Kafeye doğru yaklaştıkça derin bir yosun ve deniz kokusu hissediliyor. Bu kokuyu iliklerimize kadar çekiyoruz. Stockholm’de böylesine bir kokuyu duymamıştım ve sanki uzun zamandan sonra denizle karşılaşmış kadar seviniyorum. Deniz denilince ufuk çizgisinden, dalgalardan, kayalardan ve mavinin tonlarından daha fazlasının olduğunu hatırlıyorum. Solda yanımızdaki yamacın dibinde küçük liman ilk etapta dikkatimi pek çekmiyor. Sağ yanımızdaki fırın/kafenin bahçesinde çoğu masa dolmuş bile. Her yaştan insan güzel havanın, lezzetli sandviçlerin ve kahvenin tadını çıkarıyor. Bir süreliğine denizi seyrederek sohbete dalıyoruz biz de.

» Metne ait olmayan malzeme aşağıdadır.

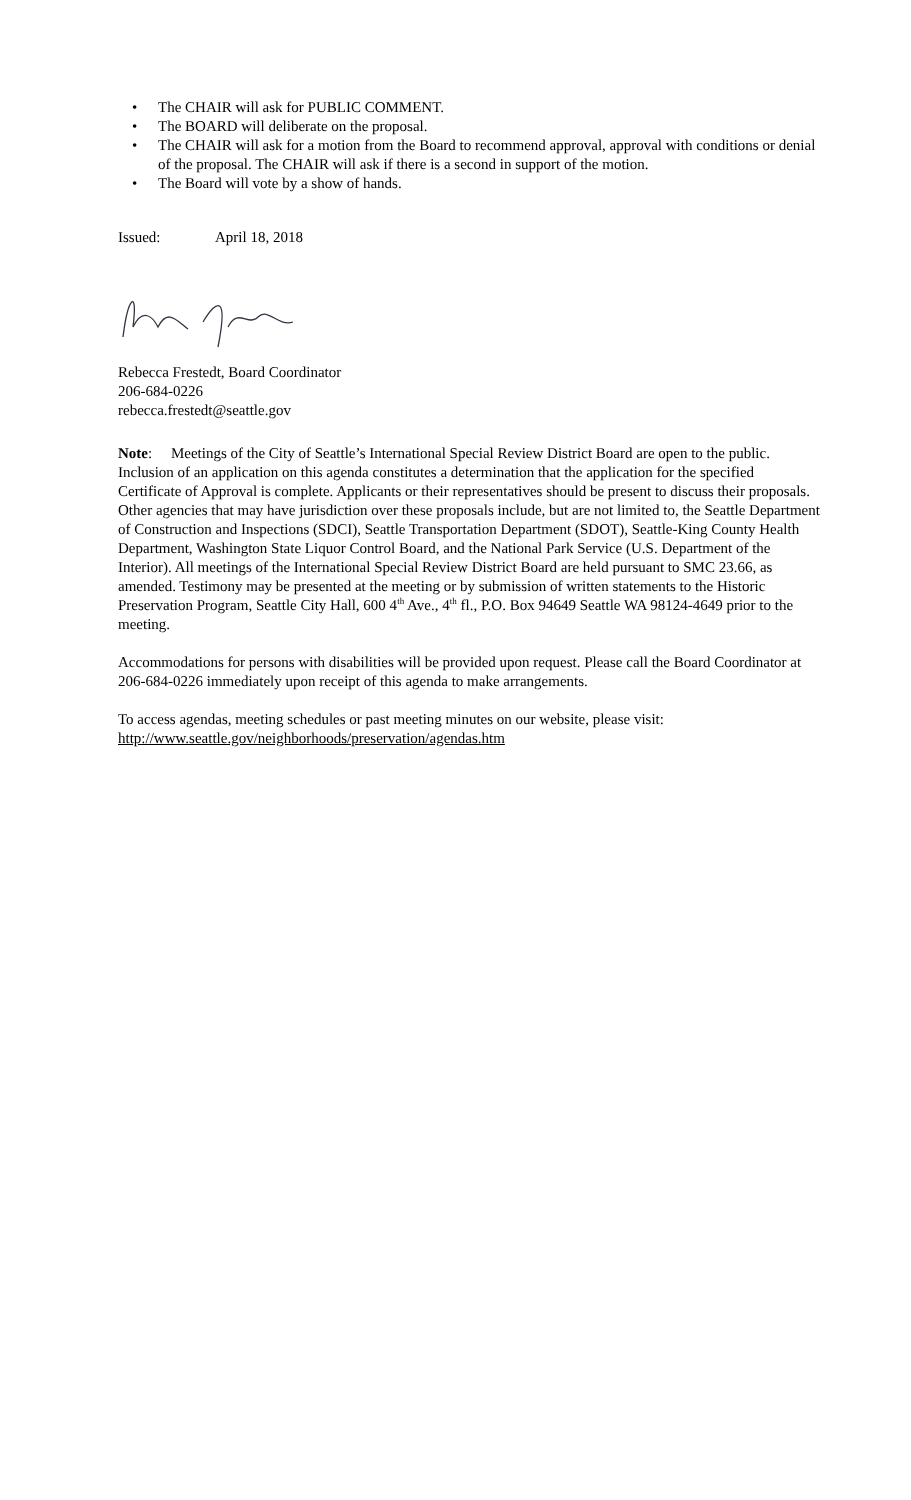• The CHAIR will ask for PUBLIC COMMENT.
• The BOARD will deliberate on the proposal.
• The CHAIR will ask for a motion from the Board to recommend approval, approval with conditions or denial of the proposal. The CHAIR will ask if there is a second in support of the motion.
• The Board will vote by a show of hands.
Issued: April 18, 2018
Rebecca Frestedt, Board Coordinator
206-684-0226
rebecca.frestedt@seattle.gov
Note: Meetings of the City of Seattle’s International Special Review District Board are open to the public. Inclusion of an application on this agenda constitutes a determination that the application for the specified Certificate of Approval is complete. Applicants or their representatives should be present to discuss their proposals. Other agencies that may have jurisdiction over these proposals include, but are not limited to, the Seattle Department of Construction and Inspections (SDCI), Seattle Transportation Department (SDOT), Seattle-King County Health Department, Washington State Liquor Control Board, and the National Park Service (U.S. Department of the Interior). All meetings of the International Special Review District Board are held pursuant to SMC 23.66, as amended. Testimony may be presented at the meeting or by submission of written statements to the Historic Preservation Program, Seattle City Hall, 600 4<sup>th</sup> Ave., 4<sup>th</sup> fl., P.O. Box 94649 Seattle WA 98124-4649 prior to the meeting.
Accommodations for persons with disabilities will be provided upon request. Please call the Board Coordinator at 206-684-0226 immediately upon receipt of this agenda to make arrangements.
To access agendas, meeting schedules or past meeting minutes on our website, please visit:
http://www.seattle.gov/neighborhoods/preservation/agendas.htm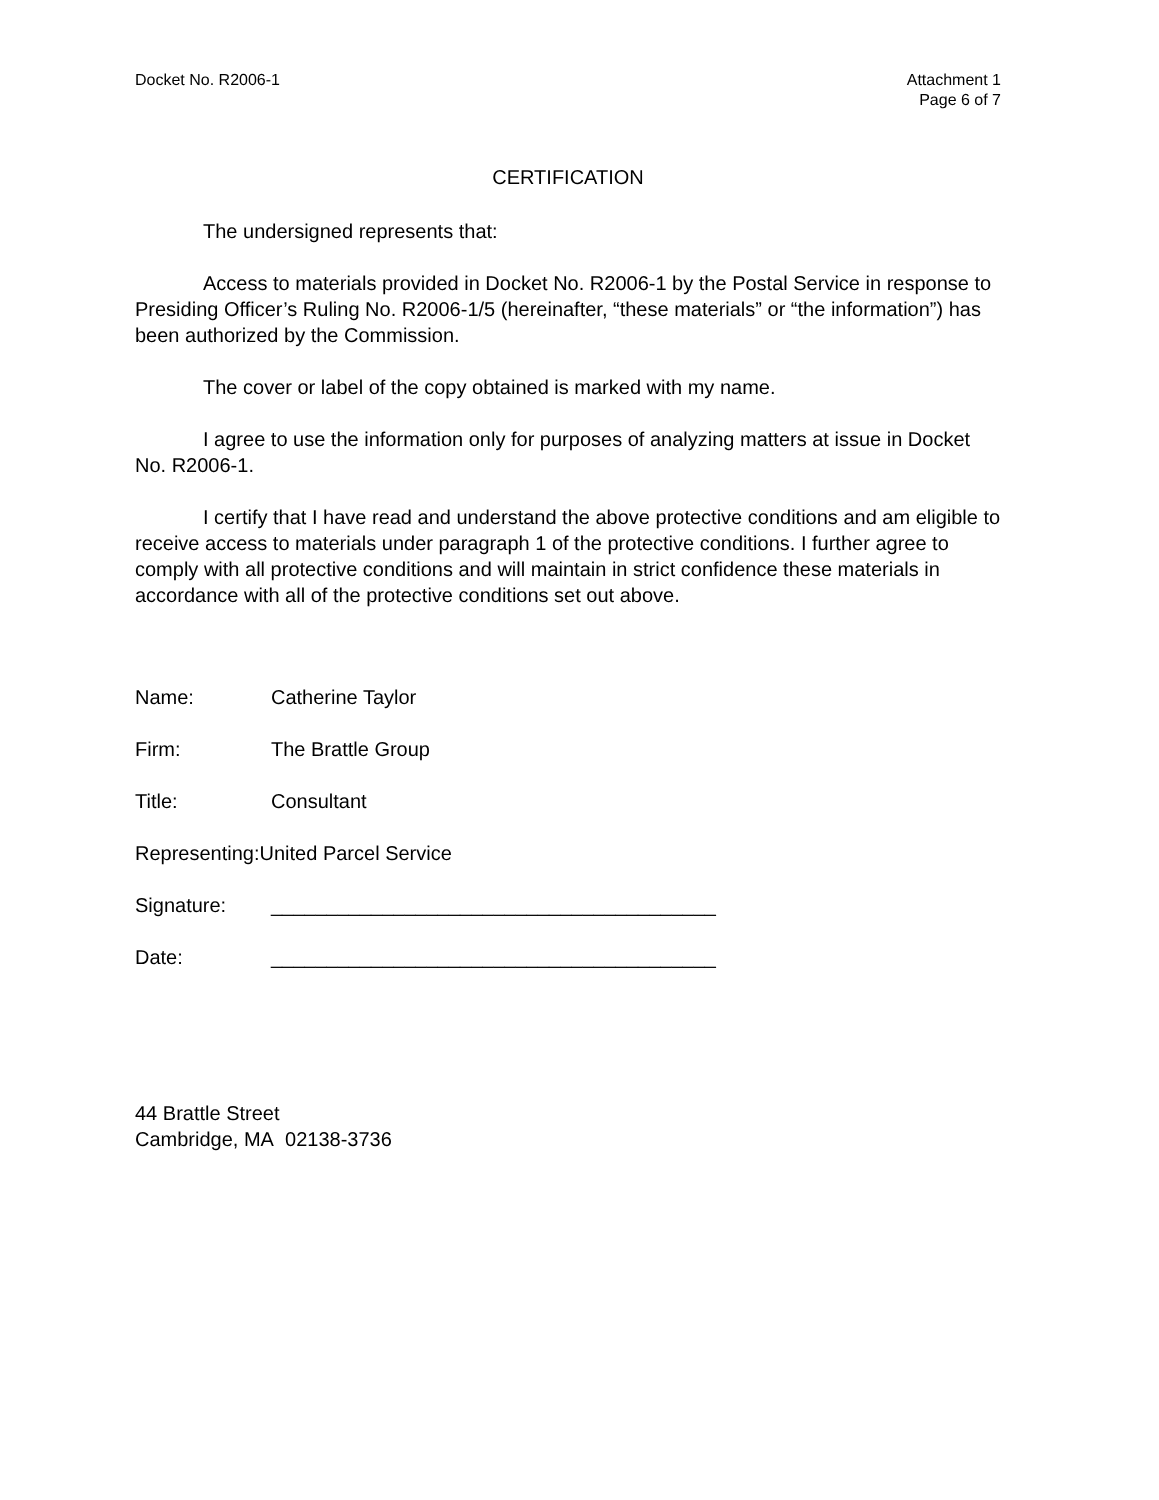Docket No. R2006-1 Attachment 1
Page 6 of 7
CERTIFICATION
The undersigned represents that:
Access to materials provided in Docket No. R2006-1 by the Postal Service in response to Presiding Officer’s Ruling No. R2006-1/5 (hereinafter, “these materials” or “the information”) has been authorized by the Commission.
The cover or label of the copy obtained is marked with my name.
I agree to use the information only for purposes of analyzing matters at issue in Docket No. R2006-1.
I certify that I have read and understand the above protective conditions and am eligible to receive access to materials under paragraph 1 of the protective conditions. I further agree to comply with all protective conditions and will maintain in strict confidence these materials in accordance with all of the protective conditions set out above.
Name: Catherine Taylor
Firm: The Brattle Group
Title: Consultant
Representing: United Parcel Service
Signature: ________________________________________
Date: ________________________________________
44 Brattle Street
Cambridge, MA 02138-3736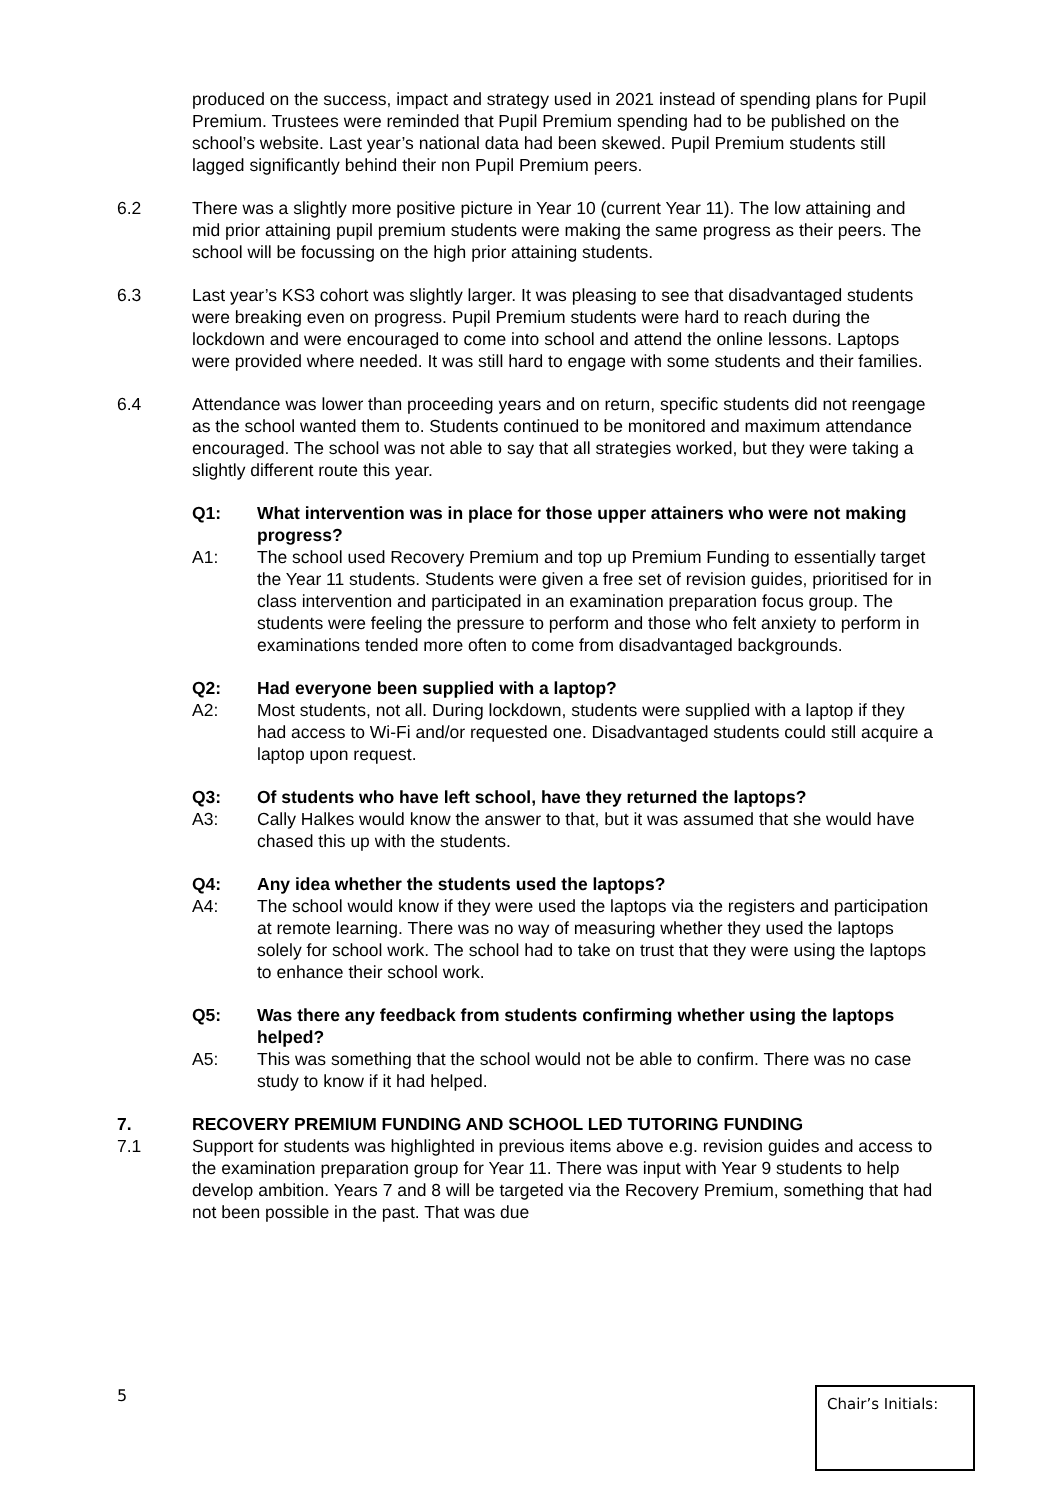produced on the success, impact and strategy used in 2021 instead of spending plans for Pupil Premium. Trustees were reminded that Pupil Premium spending had to be published on the school’s website. Last year’s national data had been skewed. Pupil Premium students still lagged significantly behind their non Pupil Premium peers.
6.2 There was a slightly more positive picture in Year 10 (current Year 11). The low attaining and mid prior attaining pupil premium students were making the same progress as their peers. The school will be focussing on the high prior attaining students.
6.3 Last year’s KS3 cohort was slightly larger. It was pleasing to see that disadvantaged students were breaking even on progress. Pupil Premium students were hard to reach during the lockdown and were encouraged to come into school and attend the online lessons. Laptops were provided where needed. It was still hard to engage with some students and their families.
6.4 Attendance was lower than proceeding years and on return, specific students did not reengage as the school wanted them to. Students continued to be monitored and maximum attendance encouraged. The school was not able to say that all strategies worked, but they were taking a slightly different route this year.
Q1: What intervention was in place for those upper attainers who were not making progress?
A1: The school used Recovery Premium and top up Premium Funding to essentially target the Year 11 students. Students were given a free set of revision guides, prioritised for in class intervention and participated in an examination preparation focus group. The students were feeling the pressure to perform and those who felt anxiety to perform in examinations tended more often to come from disadvantaged backgrounds.
Q2: Had everyone been supplied with a laptop?
A2: Most students, not all. During lockdown, students were supplied with a laptop if they had access to Wi-Fi and/or requested one. Disadvantaged students could still acquire a laptop upon request.
Q3: Of students who have left school, have they returned the laptops?
A3: Cally Halkes would know the answer to that, but it was assumed that she would have chased this up with the students.
Q4: Any idea whether the students used the laptops?
A4: The school would know if they were used the laptops via the registers and participation at remote learning. There was no way of measuring whether they used the laptops solely for school work. The school had to take on trust that they were using the laptops to enhance their school work.
Q5: Was there any feedback from students confirming whether using the laptops helped?
A5: This was something that the school would not be able to confirm. There was no case study to know if it had helped.
7. RECOVERY PREMIUM FUNDING AND SCHOOL LED TUTORING FUNDING
7.1 Support for students was highlighted in previous items above e.g. revision guides and access to the examination preparation group for Year 11. There was input with Year 9 students to help develop ambition. Years 7 and 8 will be targeted via the Recovery Premium, something that had not been possible in the past. That was due
5 Chair’s Initials: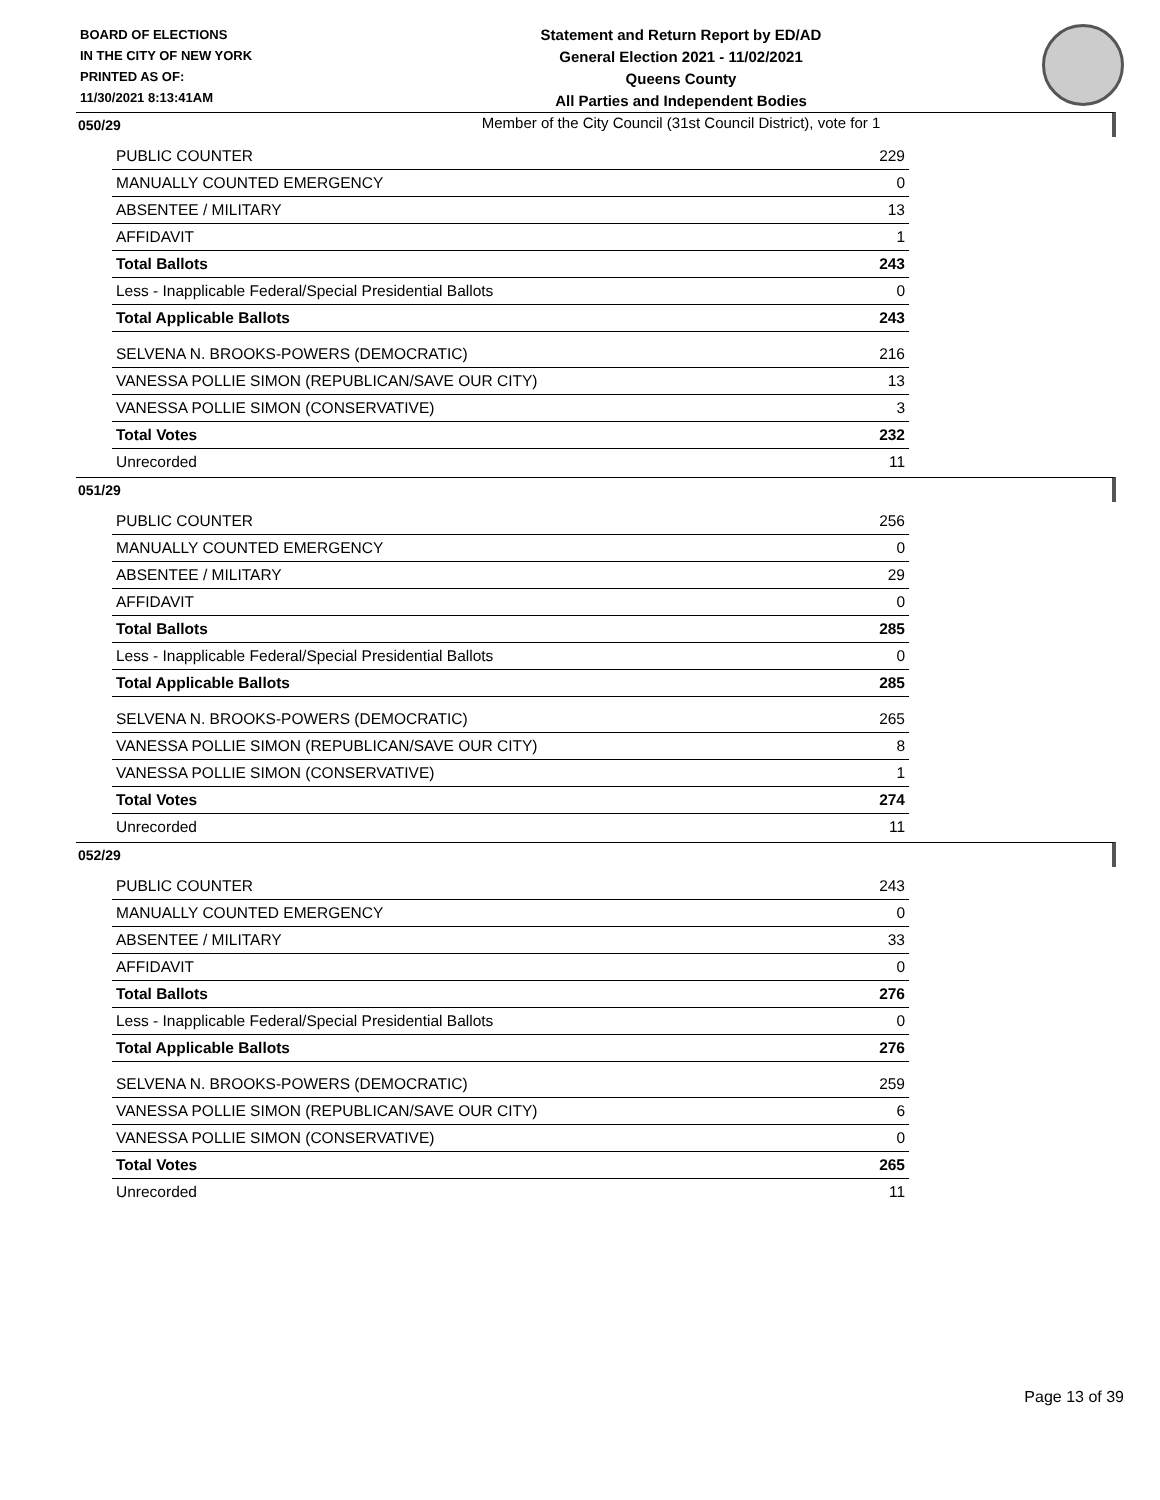BOARD OF ELECTIONS
IN THE CITY OF NEW YORK
PRINTED AS OF:
11/30/2021 8:13:41AM
Statement and Return Report by ED/AD
General Election 2021 - 11/02/2021
Queens County
All Parties and Independent Bodies
Member of the City Council (31st Council District), vote for 1
050/29
| PUBLIC COUNTER | 229 |
| MANUALLY COUNTED EMERGENCY | 0 |
| ABSENTEE / MILITARY | 13 |
| AFFIDAVIT | 1 |
| Total Ballots | 243 |
| Less - Inapplicable Federal/Special Presidential Ballots | 0 |
| Total Applicable Ballots | 243 |
| SELVENA N. BROOKS-POWERS (DEMOCRATIC) | 216 |
| VANESSA POLLIE SIMON (REPUBLICAN/SAVE OUR CITY) | 13 |
| VANESSA POLLIE SIMON (CONSERVATIVE) | 3 |
| Total Votes | 232 |
| Unrecorded | 11 |
051/29
| PUBLIC COUNTER | 256 |
| MANUALLY COUNTED EMERGENCY | 0 |
| ABSENTEE / MILITARY | 29 |
| AFFIDAVIT | 0 |
| Total Ballots | 285 |
| Less - Inapplicable Federal/Special Presidential Ballots | 0 |
| Total Applicable Ballots | 285 |
| SELVENA N. BROOKS-POWERS (DEMOCRATIC) | 265 |
| VANESSA POLLIE SIMON (REPUBLICAN/SAVE OUR CITY) | 8 |
| VANESSA POLLIE SIMON (CONSERVATIVE) | 1 |
| Total Votes | 274 |
| Unrecorded | 11 |
052/29
| PUBLIC COUNTER | 243 |
| MANUALLY COUNTED EMERGENCY | 0 |
| ABSENTEE / MILITARY | 33 |
| AFFIDAVIT | 0 |
| Total Ballots | 276 |
| Less - Inapplicable Federal/Special Presidential Ballots | 0 |
| Total Applicable Ballots | 276 |
| SELVENA N. BROOKS-POWERS (DEMOCRATIC) | 259 |
| VANESSA POLLIE SIMON (REPUBLICAN/SAVE OUR CITY) | 6 |
| VANESSA POLLIE SIMON (CONSERVATIVE) | 0 |
| Total Votes | 265 |
| Unrecorded | 11 |
Page 13 of 39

Eski limana doğru yürüyüşe geçtiğimizde güneş tepemizde ve yakıyor. Bu eski mezraya yaklaştıkça “İyi ki fotoğraf makinemi yanıma almışım” diyorum. Yol üzerinde İzlanda atlarıyla karşılıyoruz; bir tanesi arkadaşıma yaklaşıyor ve kendini sevdiriyor. Detaylarını seçtiğim o eski kulübelerin fotoğraflarını çekiyorum. Ahşap yapılar ve pencerelerin pervazları yer yer paslanmış, boyaları dökülmüş. Pencere kenarlarında gemi maketleri kendi hallerinde Baltık Denizini seyrediyor. Orta yaşlı bir adam çatılardan birinin bakımını sakince yapıyor. Eski kayık kalıntıları bu yerin görüşünü biraz daha dramatikleştiriyor. Ahşap yapıların arkasındaki alanda yaz ortası şenliklerinde etrafında dans edilen “majstång” denilen çiçekli direk henüz sökülmemiş. Sahile yakın yaşlıca bir kadın kitabını okurken, küçük bir çocuk denizde köpeğiyle oynuyor. Kısacası limanın tadı damağımda kalıyor.
İçimde yer eden diğer izlenimler yalınlık ve doğanın dinginliği. “Ya göründüğün gibi ol, ya da olduğun gibi görün” diye bir söz vardır. Görünüş ve olmanın iç içe geçtiği bu limanı yeniden ziyaret edeceğim.